> **What the exercise asks**: Only lines with the string "down" should be returned from the data below.

> **Extracted material**:
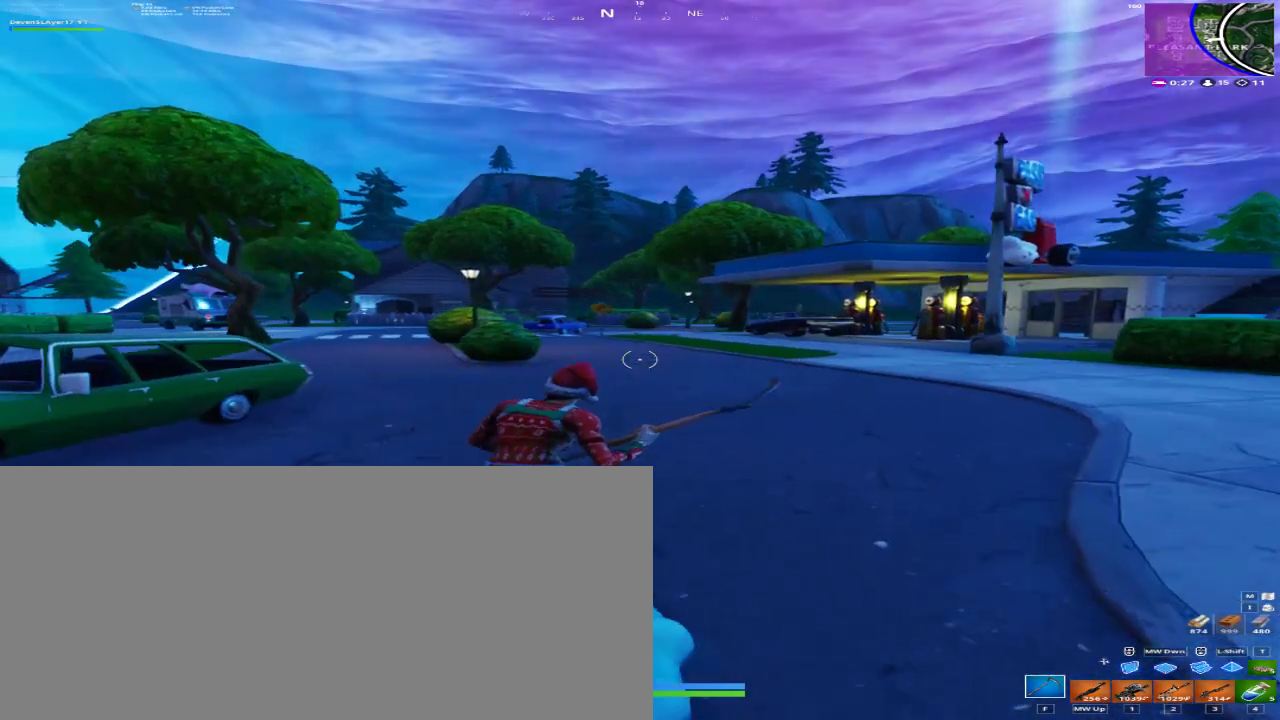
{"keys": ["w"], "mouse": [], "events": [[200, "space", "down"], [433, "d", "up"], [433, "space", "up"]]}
==
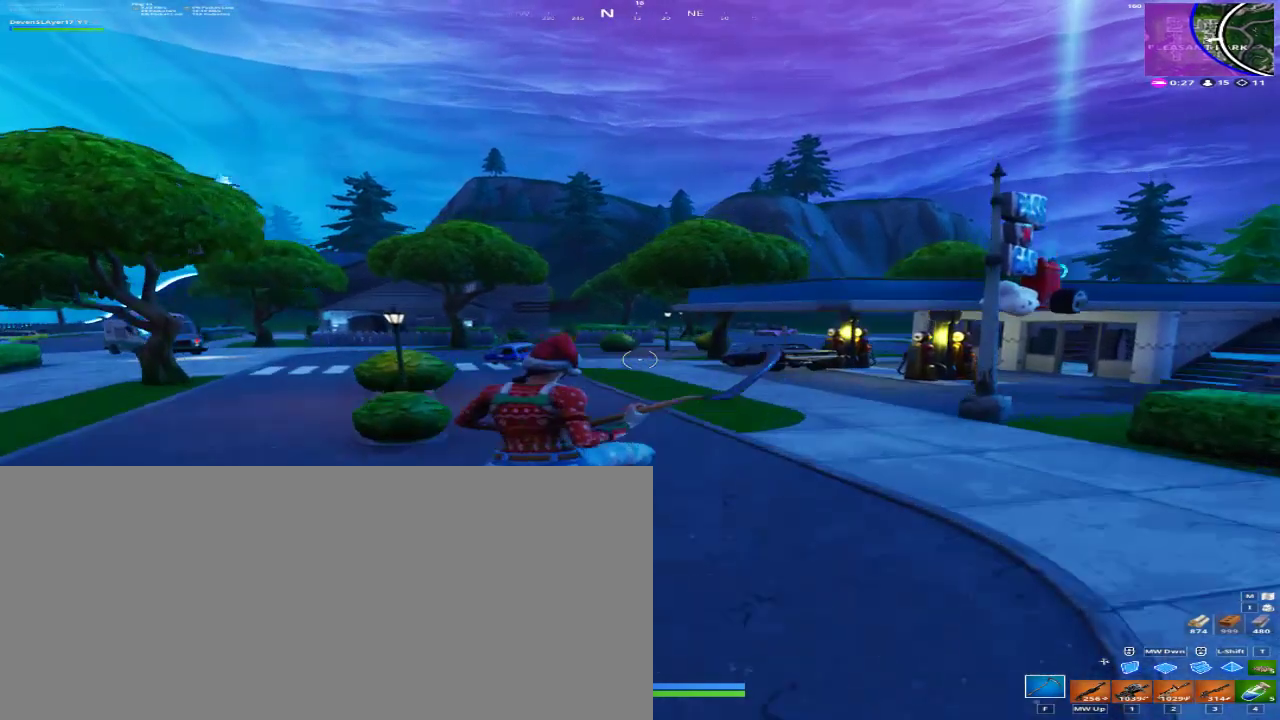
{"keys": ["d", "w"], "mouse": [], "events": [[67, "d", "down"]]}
* * *
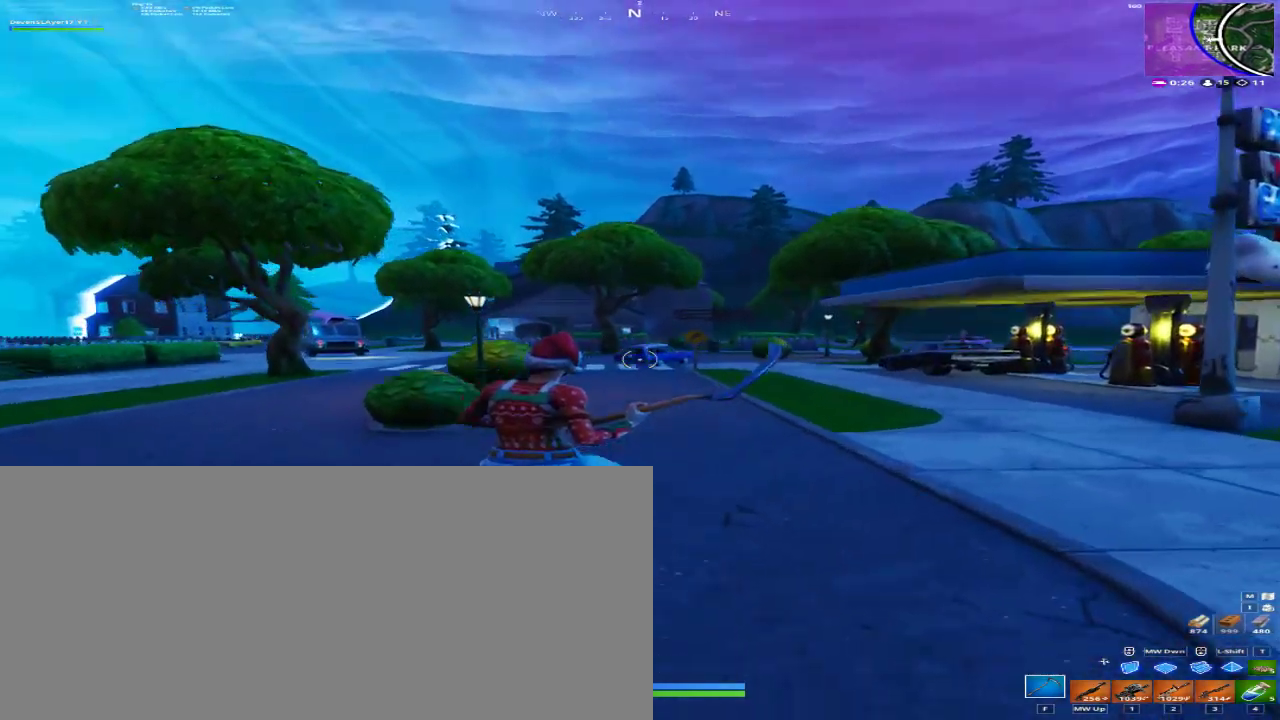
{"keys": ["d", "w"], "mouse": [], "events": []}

> **Result for this task**:
{"keys": ["w"], "mouse": [], "events": [[200, "space", "down"], [433, "d", "up"], [433, "space", "up"]]}
{"keys": ["d", "w"], "mouse": [], "events": [[67, "d", "down"]]}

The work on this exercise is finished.